TASK TO CARRY OUT: Please print every line of the data below without any changes.

*** EXTRACTED INFORMATION

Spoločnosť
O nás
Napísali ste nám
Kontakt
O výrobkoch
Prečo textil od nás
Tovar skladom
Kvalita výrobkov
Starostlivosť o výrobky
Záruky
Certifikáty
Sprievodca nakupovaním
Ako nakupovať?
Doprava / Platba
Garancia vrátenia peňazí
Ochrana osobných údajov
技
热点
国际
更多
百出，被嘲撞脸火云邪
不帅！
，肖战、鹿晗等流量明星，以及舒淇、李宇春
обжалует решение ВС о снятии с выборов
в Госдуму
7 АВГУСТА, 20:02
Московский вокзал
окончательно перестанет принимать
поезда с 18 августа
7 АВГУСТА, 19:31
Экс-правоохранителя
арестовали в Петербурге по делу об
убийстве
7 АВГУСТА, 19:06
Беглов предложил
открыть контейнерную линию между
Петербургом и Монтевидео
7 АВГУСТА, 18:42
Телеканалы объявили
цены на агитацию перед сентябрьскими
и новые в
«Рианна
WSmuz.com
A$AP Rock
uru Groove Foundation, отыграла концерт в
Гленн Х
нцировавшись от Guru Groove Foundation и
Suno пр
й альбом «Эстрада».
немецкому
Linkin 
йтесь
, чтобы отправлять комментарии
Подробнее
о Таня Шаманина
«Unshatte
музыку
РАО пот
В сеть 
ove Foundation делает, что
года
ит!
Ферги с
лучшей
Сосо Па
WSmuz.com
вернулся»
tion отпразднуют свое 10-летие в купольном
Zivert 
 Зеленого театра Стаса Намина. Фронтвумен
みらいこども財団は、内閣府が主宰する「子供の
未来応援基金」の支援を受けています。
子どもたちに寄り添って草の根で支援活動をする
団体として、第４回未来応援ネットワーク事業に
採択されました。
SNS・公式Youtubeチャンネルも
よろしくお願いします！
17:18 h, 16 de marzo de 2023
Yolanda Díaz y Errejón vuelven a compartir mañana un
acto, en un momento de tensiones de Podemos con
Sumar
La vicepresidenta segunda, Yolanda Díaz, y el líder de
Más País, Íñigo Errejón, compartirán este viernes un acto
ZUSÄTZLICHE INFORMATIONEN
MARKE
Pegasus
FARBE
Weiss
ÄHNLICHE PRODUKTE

******

ANSWER SECTION:
Spoločnosť
O nás
Napísali ste nám
Kontakt
O výrobkoch
Prečo textil od nás
Tovar skladom
Kvalita výrobkov
Starostlivosť o výrobky
Záruky
Certifikáty
Sprievodca nakupovaním
Ako nakupovať?
Doprava / Platba
Garancia vrátenia peňazí
Ochrana osobných údajov
技
热点
国际
更多
百出，被嘲撞脸火云邪
不帅！
，肖战、鹿晗等流量明星，以及舒淇、李宇春
обжалует решение ВС о снятии с выборов
в Госдуму
7 АВГУСТА, 20:02
Московский вокзал
окончательно перестанет принимать
поезда с 18 августа
7 АВГУСТА, 19:31
Экс-правоохранителя
арестовали в Петербурге по делу об
убийстве
7 АВГУСТА, 19:06
Беглов предложил
открыть контейнерную линию между
Петербургом и Монтевидео
7 АВГУСТА, 18:42
Телеканалы объявили
цены на агитацию перед сентябрьскими
и новые в
«Рианна
WSmuz.com
A$AP Rock
uru Groove Foundation, отыграла концерт в
Гленн Х
нцировавшись от Guru Groove Foundation и
Suno пр
й альбом «Эстрада».
немецкому
Linkin 
йтесь
, чтобы отправлять комментарии
Подробнее
о Таня Шаманина
«Unshatte
музыку
РАО пот
В сеть 
ove Foundation делает, что
года
ит!
Ферги с
лучшей
Сосо Па
WSmuz.com
вернулся»
tion отпразднуют свое 10-летие в купольном
Zivert 
 Зеленого театра Стаса Намина. Фронтвумен
みらいこども財団は、内閣府が主宰する「子供の
未来応援基金」の支援を受けています。
子どもたちに寄り添って草の根で支援活動をする
団体として、第４回未来応援ネットワーク事業に
採択されました。
SNS・公式Youtubeチャンネルも
よろしくお願いします！
17:18 h, 16 de marzo de 2023
Yolanda Díaz y Errejón vuelven a compartir mañana un
acto, en un momento de tensiones de Podemos con
Sumar
La vicepresidenta segunda, Yolanda Díaz, y el líder de
Más País, Íñigo Errejón, compartirán este viernes un acto
ZUSÄTZLICHE INFORMATIONEN
MARKE
Pegasus
FARBE
Weiss
ÄHNLICHE PRODUKTE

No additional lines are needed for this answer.